Common Reasons Your Page Size Is Too Large (And How to Fix It)
Once you’ve run the page size checker by SpellMistake — or any equivalent tool — here’s what typically shows up and how to deal with it.
Oversized Images
Images are the most common culprit. A single uncompressed hero image can weigh more than an entire optimized page.
- Convert images to WebP format (significantly smaller than JPEG or PNG at similar quality)
- Use free tools like TinyPNG or Squoosh to compress before uploading
- Enable lazy loading so images below the fold don’t load until the user scrolls to them
- Remove decorative images that don’t add real value
Unminified CSS and JavaScript
Code files often carry a lot of whitespace, comments, and unused rules that browsers don’t need.
- Run CSS and JS through a minifier (CSSNano, Terser, or your build tool’s built-in option)
- Combine multiple small files into one to reduce HTTP requests
- Audit for unused CSS with Chrome’s Coverage tab — it’s common to find 60–70% of a stylesheet going unused on any given page
Too Many Third-Party Scripts
Analytics platforms, chat widgets, cookie banners, social share buttons — each one adds to your page weight, often more than you’d expect.
- List every third-party script currently loading on your page
- Remove anything that isn’t actively used or isn’t delivering measurable value
- Load non-critical scripts asynchronously so they don’t block the page from rendering
No Browser Caching
Without caching, returning visitors re-download your entire page every single visit.
- Enable browser caching via your server settings or hosting panel
- If you’re on WordPress, caching plugins like WP Rocket or LiteSpeed Cache handle this automatically
- A properly cached page can feel significantly faster for repeat visitors even if the raw page size hasn’t changed
Conclusion
The page size checker by SpellMistake gives website owners a fast, free way to measure how heavy their pages are.

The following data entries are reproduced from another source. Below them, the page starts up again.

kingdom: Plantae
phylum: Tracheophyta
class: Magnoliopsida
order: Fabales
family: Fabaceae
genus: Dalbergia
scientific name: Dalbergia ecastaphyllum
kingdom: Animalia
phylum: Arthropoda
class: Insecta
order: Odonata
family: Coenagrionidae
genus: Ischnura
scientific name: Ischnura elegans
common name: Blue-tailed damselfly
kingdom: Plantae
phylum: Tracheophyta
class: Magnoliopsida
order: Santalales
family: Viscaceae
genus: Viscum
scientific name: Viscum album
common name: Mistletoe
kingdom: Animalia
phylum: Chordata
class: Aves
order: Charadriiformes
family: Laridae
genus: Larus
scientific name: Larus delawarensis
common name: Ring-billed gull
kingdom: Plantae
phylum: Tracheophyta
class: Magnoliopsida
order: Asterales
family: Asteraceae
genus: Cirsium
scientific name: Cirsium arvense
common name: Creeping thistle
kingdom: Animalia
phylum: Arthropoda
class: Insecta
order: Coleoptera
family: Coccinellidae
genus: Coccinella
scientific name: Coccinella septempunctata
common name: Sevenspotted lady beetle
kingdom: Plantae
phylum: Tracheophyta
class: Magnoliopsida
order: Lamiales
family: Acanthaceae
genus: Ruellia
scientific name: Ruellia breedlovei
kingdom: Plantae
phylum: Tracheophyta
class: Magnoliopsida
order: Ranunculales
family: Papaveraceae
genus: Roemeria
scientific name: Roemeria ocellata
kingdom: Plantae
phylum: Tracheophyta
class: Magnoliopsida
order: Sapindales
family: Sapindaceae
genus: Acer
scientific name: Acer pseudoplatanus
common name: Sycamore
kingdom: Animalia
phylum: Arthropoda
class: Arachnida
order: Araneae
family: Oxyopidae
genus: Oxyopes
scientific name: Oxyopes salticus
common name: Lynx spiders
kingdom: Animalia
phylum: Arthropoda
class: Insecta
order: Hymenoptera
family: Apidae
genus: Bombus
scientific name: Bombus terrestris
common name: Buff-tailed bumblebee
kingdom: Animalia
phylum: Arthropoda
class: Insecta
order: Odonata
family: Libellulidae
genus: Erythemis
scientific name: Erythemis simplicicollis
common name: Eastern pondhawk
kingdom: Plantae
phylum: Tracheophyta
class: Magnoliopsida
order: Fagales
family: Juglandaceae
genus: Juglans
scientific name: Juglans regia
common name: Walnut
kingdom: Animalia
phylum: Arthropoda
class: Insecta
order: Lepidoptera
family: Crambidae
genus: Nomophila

Whether you use SpellMistake’s tool or one of the alternatives listed above, checking page weight regularly — and acting on what you find — is one of the more straightforward ways to improve site speed and SEO performance.
Frequently Asked Questions
What is the page size checker by SpellMistake?
It’s a free online tool from the SpellMistake platform that measures the total weight of a webpage in KB or MB, broken down by resource type — HTML, CSS, JavaScript, images, and fonts.
Is the SpellMistake page size checker free to use?
Yes. The tool requires no account, no software, and no payment. You enter a URL, click analyze, and get results within seconds.
What page size is too large for good SEO?
There’s no hard cutoff, but total page weight above 3 MB is generally considered heavy. For mobile users, under 1 MB is the practical target. Large pages slow load times, which negatively affects Core Web Vitals scores and rankings.
What is the best alternative to the SpellMistake page size checker?
Google PageSpeed Insights is the most SEO-relevant free option since it measures Core Web Vitals directly. GTmetrix and WebPageTest offer more detail. Chrome DevTools works well for users comfortable with browser developer tools.
How often should I check my website’s page size?
Check after any significant change — new images, added plugins, theme updates. At minimum, a monthly review is a reasonable habit for active sites.